DIRECTIVE →
Produce a copy of every line in the records that holds the string "method".

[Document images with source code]
──────
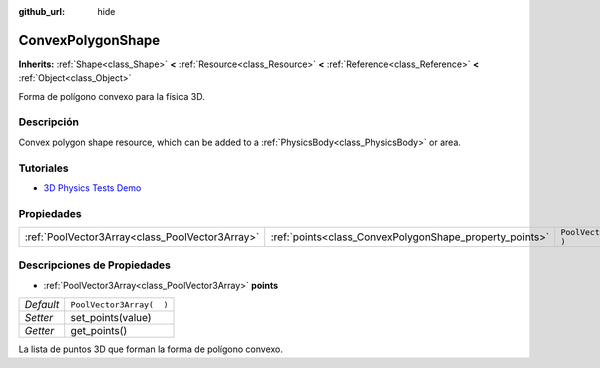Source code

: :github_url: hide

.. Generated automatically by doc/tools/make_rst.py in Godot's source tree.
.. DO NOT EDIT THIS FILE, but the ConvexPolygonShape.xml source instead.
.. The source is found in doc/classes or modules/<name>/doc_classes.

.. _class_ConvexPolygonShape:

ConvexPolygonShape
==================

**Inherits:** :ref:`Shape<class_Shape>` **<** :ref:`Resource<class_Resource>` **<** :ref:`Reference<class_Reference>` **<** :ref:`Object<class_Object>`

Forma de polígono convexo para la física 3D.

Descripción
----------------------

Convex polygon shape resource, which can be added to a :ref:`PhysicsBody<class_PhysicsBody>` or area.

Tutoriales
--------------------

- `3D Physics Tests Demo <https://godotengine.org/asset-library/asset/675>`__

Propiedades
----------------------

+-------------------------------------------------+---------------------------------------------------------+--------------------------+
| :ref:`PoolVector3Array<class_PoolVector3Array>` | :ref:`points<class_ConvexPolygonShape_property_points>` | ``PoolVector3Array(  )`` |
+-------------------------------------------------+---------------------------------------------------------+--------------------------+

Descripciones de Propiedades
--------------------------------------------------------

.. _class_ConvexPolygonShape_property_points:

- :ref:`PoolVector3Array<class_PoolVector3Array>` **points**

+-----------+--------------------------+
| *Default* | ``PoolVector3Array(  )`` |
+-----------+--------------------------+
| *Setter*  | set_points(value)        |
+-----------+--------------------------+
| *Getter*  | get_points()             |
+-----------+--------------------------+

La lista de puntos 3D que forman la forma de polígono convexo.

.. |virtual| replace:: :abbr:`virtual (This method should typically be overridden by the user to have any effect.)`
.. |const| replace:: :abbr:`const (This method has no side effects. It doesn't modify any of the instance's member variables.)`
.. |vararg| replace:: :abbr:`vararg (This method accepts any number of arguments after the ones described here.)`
──────
RESPONSE BELOW →
.. |virtual| replace:: :abbr:`virtual (This method should typically be overridden by the user to have any effect.)`
.. |const| replace:: :abbr:`const (This method has no side effects. It doesn't modify any of the instance's member variables.)`
.. |vararg| replace:: :abbr:`vararg (This method accepts any number of arguments after the ones described here.)`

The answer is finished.